> _Task description_
Repeat the data exactly, leaving out any image.

> _Data section_
╔══
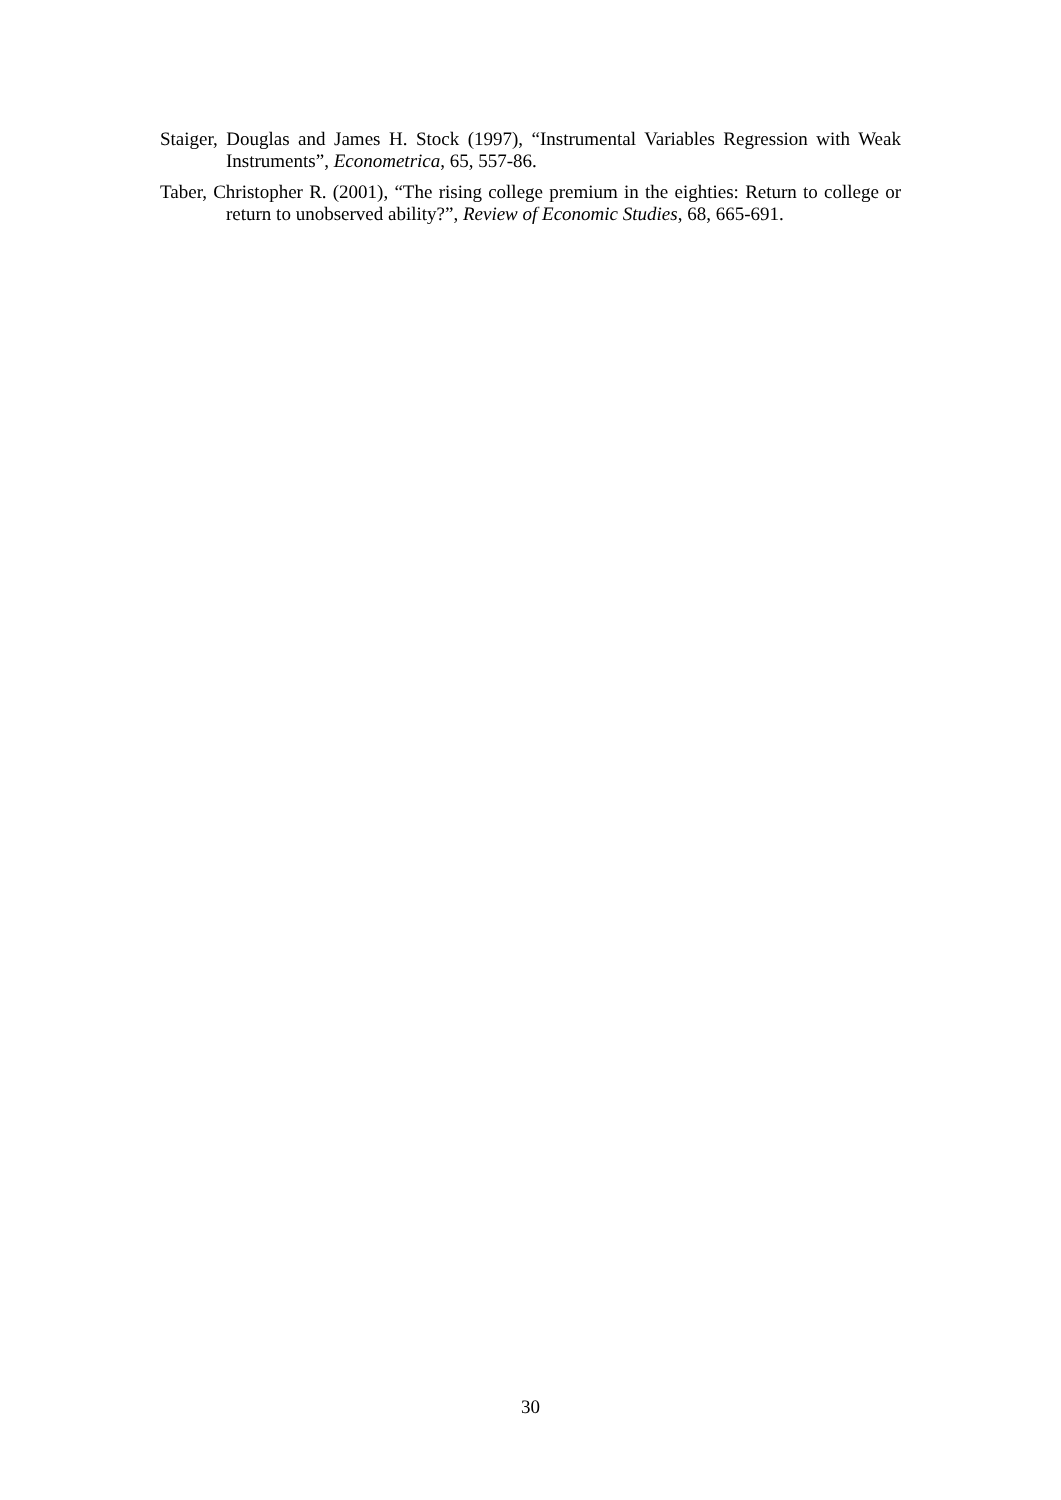Staiger, Douglas and James H. Stock (1997), “Instrumental Variables Regression with Weak Instruments”, Econometrica, 65, 557-86.
Taber, Christopher R. (2001), “The rising college premium in the eighties: Return to college or return to unobserved ability?”, Review of Economic Studies, 68, 665-691.
30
╚══
> _Problem solution_
Staiger, Douglas and James H. Stock (1997), “Instrumental Variables Regression with Weak Instruments”, Econometrica, 65, 557-86.
Taber, Christopher R. (2001), “The rising college premium in the eighties: Return to college or return to unobserved ability?”, Review of Economic Studies, 68, 665-691.
30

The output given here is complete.